• [About this task]:
Repeat word for word the part of the text on pricing interest rate contingent claims, starting with "Pricing of interest" and going on through "Option-Adjusted Spread (\(OAS\)).".

• [Selected text]:
============

Pricing of interest contingent claims is covered in this chapter relative to a set of underlying securities. Here, the most popular measure of deviation of market prices is the Option-Adjusted Spread (\(OAS\)).

# Rate and Price Tree

Let the spot rates for the six-month and one-year be given as 5% and 5.15% respectively. Then six months later, the six-month spot rate will be 4.5% or 5.5% as depicted in the following binomial tree:

$$ \begin{array} \hline {} & {\small \frac { 1 }{ 2 } } & 5.5\% \\ 5\% & {\Huge \begin{matrix} \diagup \\ \diagdown \end{matrix} } & {} \\ {} & {\small \frac { 1 }{ 2 }} & 4.5\% \\ \end{array} $$

The columns represent dates. In our example, the six-month rate is 5% today often called date 0. Six months later shall be date 1 and so on. The 5.5% state is the up-state while the 4.5% is the down-state.

Generally, over a period, discounting the expected value and taking the expectation of the discounted values are the same. However, over many periods, the two – expected value and expectation of the discounted values – are different.

The approach taken by the short rate models (taking the expectation of discounted values) is the correct one, thus the choice of the term expected discounted value. In this approach, securities with assumed prices are referred to as underlying securities to differentiate them from the contingent claims priced by the arbitrage argument.

In a rate and price tree, the probability of moving either up or down the tree is used to compute the average or expected values.

# Arbitrage Pricing of Derivatives

To price a security by arbitrage, its replicating portfolio is determined and then priced. In this context, cash flows do not depend on the level of rates; therefore, the construction of the replicating portfolio is relatively simple.

Assuming we are interested in pricing a portfolio whose maturity date is six months from now, to purchase $1000 face value of a six month zero at $975.

To price the option by arbitrage, you need to construct a portfolio on date 0 of underlying securities that is six month and one-year zero-coupon bonds; it should be worth $0 in the up-state on date 1 and $3 in the down-state. The values must satisfy the following equations:

$$ \begin{array} \hline {} & {\small \frac { 1 }{ 2 } } & 0 \\ ??? & {\Huge \begin{matrix} \diagup \\ \diagdown \end{matrix} } & {} \\ {} & {\small \frac { 1 }{ 2 }} & 3 \\ \end{array} $$

Where

$$ { F }^{ .5 }+0.97324{ F }^{ 1 }=$0\quad \quad \quad \quad \quad \left( 1 \right) $$

$$ { F }^{ .5 }+0.97800{ F }^{ 1 }=$3\quad \quad \quad \quad \quad \left( 2 \right) $$

From the equation, in the up-state, the value of the replicating portfolio’s maturing six-month zero is its face value. The value of the once one-year zeros, now six months zeros, is 0.97324 per dollar face value. The left-hand side of the (\(1\)) equation denotes the value of the replicating portfolio in the up-state, the value must be equal to $0. The (\(2\)) equation denotes the value of the replicating portfolio in the downstate.

============

• [Recorded data]:
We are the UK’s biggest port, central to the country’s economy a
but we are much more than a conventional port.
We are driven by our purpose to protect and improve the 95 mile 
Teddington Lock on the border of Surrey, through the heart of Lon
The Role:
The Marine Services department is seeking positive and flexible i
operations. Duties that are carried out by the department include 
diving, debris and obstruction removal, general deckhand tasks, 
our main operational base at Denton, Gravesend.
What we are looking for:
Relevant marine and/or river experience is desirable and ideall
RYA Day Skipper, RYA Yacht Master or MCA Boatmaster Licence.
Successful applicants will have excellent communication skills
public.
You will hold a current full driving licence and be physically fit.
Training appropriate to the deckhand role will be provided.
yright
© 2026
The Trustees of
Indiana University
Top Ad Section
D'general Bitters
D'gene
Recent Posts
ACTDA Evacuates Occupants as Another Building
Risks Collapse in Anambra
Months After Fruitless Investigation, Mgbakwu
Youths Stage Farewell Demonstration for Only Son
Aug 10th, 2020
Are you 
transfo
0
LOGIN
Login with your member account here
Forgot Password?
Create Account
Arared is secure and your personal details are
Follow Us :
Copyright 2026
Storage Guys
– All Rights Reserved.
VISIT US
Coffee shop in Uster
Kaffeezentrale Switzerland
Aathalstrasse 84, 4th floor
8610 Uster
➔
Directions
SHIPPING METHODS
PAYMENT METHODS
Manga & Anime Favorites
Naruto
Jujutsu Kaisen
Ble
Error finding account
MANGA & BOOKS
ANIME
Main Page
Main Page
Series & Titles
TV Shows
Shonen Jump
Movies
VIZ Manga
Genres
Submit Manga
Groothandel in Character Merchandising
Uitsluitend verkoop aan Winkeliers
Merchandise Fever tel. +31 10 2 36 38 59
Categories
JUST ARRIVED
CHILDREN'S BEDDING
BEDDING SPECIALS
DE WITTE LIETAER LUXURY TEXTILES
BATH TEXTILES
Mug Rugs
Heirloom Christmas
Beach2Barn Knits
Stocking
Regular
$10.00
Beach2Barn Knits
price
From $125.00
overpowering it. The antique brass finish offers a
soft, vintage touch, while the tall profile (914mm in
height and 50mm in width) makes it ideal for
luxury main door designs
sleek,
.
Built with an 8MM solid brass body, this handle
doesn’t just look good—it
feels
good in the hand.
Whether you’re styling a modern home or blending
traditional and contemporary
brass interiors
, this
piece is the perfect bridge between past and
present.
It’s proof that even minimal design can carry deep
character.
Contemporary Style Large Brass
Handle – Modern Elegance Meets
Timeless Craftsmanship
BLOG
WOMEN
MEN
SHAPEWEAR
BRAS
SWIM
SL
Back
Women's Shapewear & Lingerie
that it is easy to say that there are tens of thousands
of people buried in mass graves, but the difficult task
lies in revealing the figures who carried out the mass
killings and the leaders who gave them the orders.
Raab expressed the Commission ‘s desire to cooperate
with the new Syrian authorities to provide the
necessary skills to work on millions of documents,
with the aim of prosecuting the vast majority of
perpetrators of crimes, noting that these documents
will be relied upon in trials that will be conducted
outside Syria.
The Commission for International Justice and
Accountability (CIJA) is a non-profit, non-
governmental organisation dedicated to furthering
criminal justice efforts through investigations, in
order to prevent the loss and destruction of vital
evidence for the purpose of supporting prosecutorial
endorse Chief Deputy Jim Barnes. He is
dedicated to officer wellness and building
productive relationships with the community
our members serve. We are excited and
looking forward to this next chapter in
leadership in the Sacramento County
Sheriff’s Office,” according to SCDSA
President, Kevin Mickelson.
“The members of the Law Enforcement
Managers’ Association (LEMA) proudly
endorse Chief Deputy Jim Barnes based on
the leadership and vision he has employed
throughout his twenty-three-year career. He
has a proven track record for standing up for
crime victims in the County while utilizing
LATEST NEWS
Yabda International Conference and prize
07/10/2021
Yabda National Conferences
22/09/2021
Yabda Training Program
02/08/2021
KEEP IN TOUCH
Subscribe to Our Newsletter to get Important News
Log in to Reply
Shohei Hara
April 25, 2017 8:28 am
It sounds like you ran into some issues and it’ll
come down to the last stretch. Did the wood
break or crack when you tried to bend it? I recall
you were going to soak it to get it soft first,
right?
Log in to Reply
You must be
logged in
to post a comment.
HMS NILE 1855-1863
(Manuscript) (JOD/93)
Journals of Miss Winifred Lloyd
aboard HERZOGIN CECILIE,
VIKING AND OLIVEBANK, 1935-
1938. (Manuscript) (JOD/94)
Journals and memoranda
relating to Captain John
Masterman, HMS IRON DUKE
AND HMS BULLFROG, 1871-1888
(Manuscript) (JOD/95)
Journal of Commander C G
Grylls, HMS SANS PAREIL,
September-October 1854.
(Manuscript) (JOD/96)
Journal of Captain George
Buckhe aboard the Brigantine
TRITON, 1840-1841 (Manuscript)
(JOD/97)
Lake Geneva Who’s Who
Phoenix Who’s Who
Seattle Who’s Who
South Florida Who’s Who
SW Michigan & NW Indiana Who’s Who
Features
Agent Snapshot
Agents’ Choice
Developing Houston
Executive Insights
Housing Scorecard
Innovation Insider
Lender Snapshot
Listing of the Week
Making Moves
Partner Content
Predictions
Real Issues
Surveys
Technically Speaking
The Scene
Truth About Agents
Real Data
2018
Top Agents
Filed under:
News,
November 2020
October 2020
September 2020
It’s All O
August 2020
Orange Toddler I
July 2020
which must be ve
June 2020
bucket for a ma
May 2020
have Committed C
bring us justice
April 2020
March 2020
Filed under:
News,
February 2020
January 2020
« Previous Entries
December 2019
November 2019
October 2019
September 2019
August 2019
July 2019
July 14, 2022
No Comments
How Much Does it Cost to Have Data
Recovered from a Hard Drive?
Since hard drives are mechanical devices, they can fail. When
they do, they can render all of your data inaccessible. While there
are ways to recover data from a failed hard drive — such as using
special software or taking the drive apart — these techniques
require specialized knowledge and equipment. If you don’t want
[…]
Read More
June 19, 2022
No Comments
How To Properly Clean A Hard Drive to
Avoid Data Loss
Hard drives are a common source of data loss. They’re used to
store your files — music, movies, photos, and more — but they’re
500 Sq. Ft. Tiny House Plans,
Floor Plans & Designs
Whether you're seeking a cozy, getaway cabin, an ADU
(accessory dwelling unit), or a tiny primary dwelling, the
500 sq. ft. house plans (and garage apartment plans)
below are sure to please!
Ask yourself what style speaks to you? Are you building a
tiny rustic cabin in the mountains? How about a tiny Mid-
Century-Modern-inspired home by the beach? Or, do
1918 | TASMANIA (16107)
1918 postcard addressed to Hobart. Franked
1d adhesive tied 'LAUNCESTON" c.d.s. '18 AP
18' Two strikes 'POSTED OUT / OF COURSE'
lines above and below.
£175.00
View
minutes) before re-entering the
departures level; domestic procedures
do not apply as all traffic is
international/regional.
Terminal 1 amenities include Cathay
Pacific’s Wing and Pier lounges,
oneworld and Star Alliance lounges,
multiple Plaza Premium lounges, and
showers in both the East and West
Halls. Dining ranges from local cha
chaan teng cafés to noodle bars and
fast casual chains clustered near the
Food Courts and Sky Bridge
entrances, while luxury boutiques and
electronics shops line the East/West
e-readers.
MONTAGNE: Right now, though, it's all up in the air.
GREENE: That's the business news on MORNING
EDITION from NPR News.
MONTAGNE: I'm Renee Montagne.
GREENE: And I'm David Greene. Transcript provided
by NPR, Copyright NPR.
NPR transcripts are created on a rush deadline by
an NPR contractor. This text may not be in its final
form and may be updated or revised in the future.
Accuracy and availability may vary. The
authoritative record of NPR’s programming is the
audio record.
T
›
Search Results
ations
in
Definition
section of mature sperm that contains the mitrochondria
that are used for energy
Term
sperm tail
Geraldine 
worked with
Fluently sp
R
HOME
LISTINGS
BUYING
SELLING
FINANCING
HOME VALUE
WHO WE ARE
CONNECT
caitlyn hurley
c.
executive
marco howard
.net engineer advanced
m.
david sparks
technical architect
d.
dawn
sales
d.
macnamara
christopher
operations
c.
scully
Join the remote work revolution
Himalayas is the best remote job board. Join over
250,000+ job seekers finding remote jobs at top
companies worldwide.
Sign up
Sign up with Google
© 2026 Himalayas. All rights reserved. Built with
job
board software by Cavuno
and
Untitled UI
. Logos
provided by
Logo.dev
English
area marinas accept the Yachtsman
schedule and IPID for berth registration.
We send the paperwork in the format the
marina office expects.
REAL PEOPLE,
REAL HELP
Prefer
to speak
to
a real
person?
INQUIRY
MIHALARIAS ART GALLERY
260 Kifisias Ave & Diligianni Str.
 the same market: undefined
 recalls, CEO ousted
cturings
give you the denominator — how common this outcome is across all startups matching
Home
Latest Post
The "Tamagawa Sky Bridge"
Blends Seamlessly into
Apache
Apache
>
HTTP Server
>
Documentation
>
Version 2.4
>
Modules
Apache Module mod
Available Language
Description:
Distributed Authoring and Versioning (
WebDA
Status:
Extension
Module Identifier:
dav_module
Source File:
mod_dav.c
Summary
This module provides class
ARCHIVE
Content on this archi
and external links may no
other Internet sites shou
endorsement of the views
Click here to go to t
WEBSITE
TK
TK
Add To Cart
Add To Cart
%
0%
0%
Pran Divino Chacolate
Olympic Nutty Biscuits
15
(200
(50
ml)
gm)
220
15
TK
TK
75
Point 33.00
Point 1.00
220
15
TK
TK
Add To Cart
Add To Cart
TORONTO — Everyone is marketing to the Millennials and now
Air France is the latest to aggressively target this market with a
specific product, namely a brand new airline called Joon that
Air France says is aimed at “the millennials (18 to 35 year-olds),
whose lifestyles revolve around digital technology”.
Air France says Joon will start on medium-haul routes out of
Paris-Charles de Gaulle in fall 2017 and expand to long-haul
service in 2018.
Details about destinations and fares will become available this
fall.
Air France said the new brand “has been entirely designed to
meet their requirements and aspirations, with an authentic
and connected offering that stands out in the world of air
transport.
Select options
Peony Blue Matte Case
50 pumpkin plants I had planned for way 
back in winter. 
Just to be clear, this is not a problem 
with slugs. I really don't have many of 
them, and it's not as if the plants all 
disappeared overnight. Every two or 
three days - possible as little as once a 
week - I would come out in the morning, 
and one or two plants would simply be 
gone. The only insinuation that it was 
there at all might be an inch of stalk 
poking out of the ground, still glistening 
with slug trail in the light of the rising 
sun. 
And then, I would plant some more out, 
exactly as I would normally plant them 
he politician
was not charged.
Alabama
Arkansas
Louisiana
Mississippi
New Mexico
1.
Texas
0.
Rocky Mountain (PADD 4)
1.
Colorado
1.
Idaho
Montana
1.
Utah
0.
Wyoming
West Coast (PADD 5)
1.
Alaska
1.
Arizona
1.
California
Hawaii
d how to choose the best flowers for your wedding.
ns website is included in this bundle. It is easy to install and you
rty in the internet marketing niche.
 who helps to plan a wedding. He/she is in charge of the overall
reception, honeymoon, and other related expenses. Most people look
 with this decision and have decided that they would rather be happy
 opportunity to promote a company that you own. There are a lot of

============

• [Answer box]:
Pricing of interest contingent claims is covered in this chapter relative to a set of underlying securities. Here, the most popular measure of deviation of market prices is the Option-Adjusted Spread (\(OAS\)).